**DIRECTIVE**
A faithful copy of each entry below is expected, with the images removed.

__________________________________________________

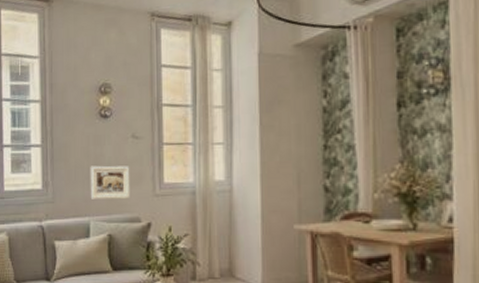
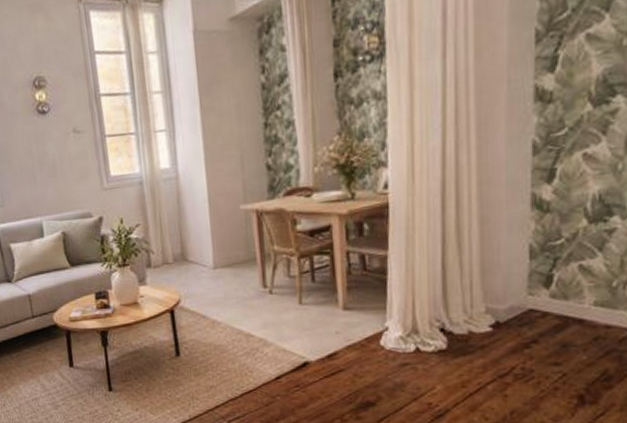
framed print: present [90,165,130,199] -> none [35,162,79,199]

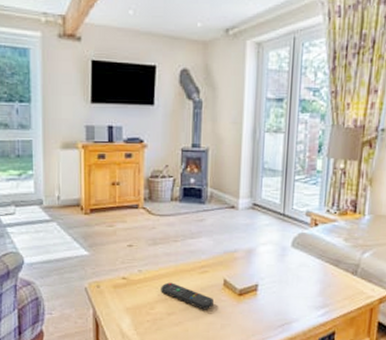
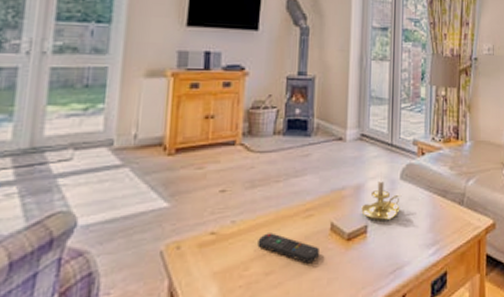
candle holder: none [252,238,293,283] -> present [361,171,402,222]

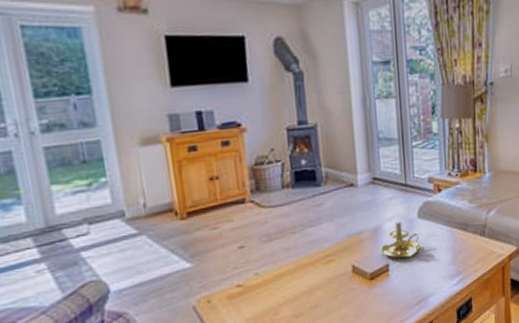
remote control: present [257,233,319,264] -> none [283,280,344,304]

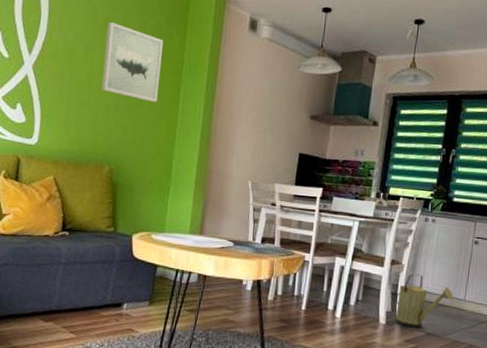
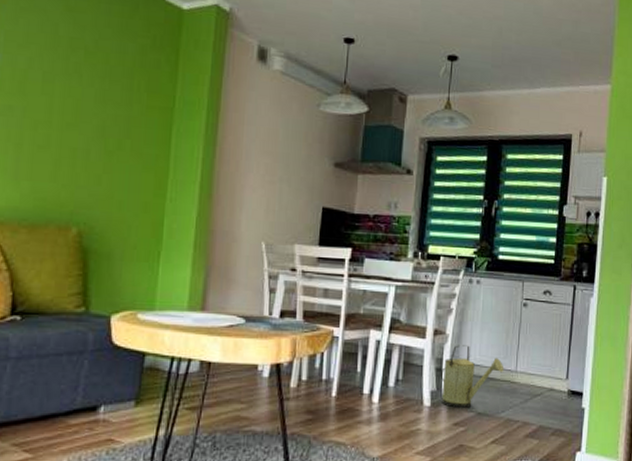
wall art: present [101,22,163,103] -> none [65,45,148,147]

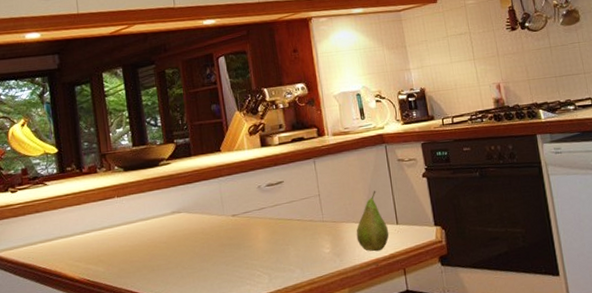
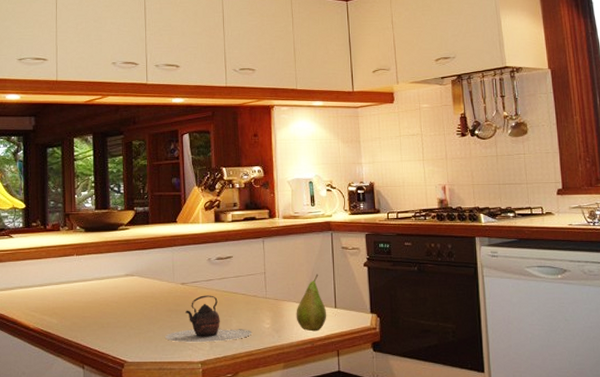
teapot: none [219,224,311,278] -> present [164,295,251,343]

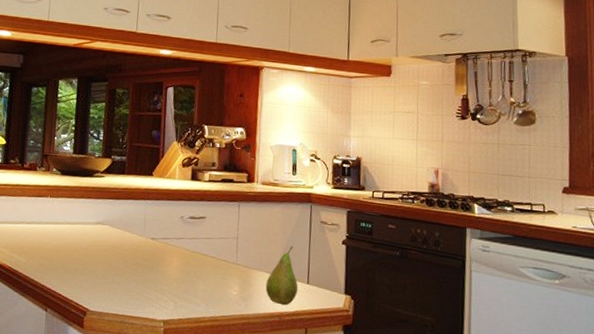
teapot: present [164,295,251,343] -> none [129,253,218,303]

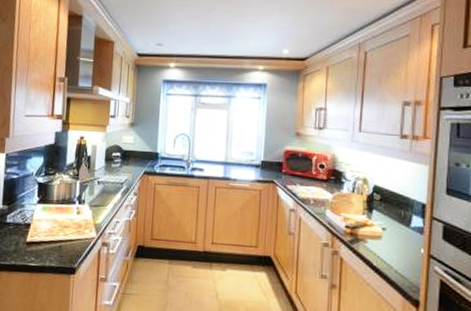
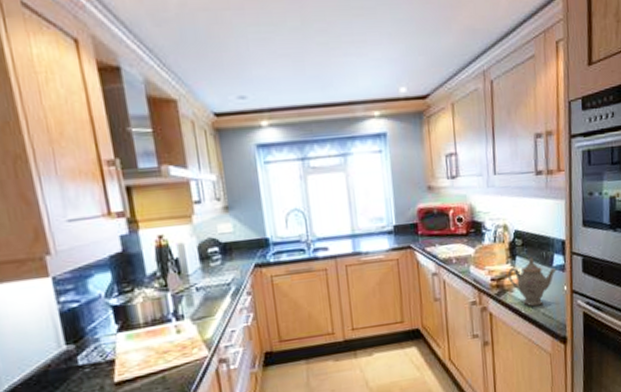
teapot: none [363,213,415,263] -> present [508,257,557,307]

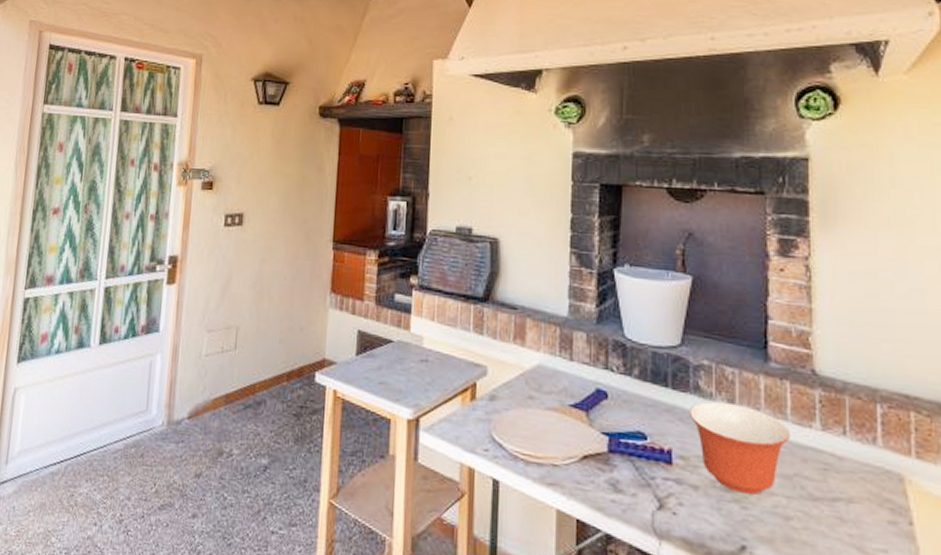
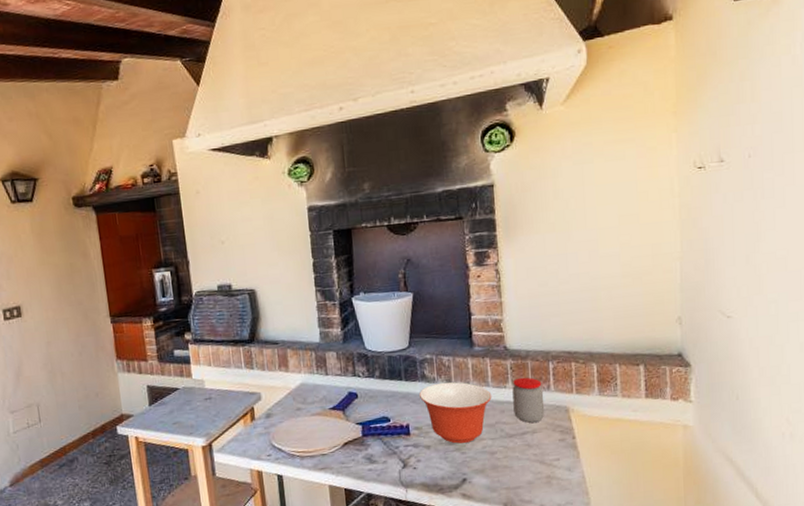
jar: none [820,417,868,489] -> present [512,377,545,423]

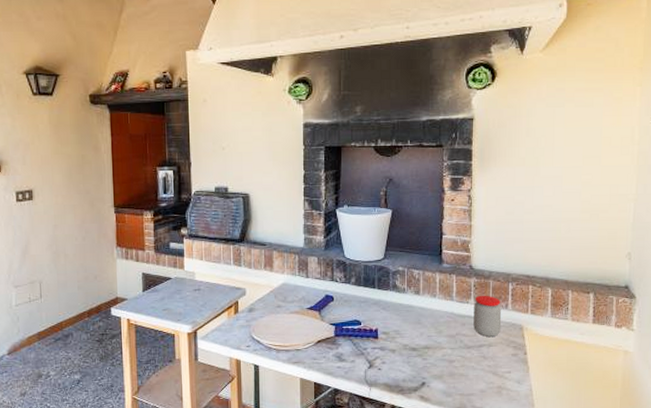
mixing bowl: present [419,382,492,444] -> none [390,293,455,350]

__________________________________________________

**EXPECTED OUTPUT**
framed print: present [90,165,130,199] -> none [35,162,79,199]

candle holder: none [252,238,293,283] -> present [361,171,402,222]

remote control: present [257,233,319,264] -> none [283,280,344,304]

wall art: present [101,22,163,103] -> none [65,45,148,147]

teapot: none [219,224,311,278] -> present [164,295,251,343]

teapot: present [164,295,251,343] -> none [129,253,218,303]

teapot: none [363,213,415,263] -> present [508,257,557,307]

jar: none [820,417,868,489] -> present [512,377,545,423]

mixing bowl: present [419,382,492,444] -> none [390,293,455,350]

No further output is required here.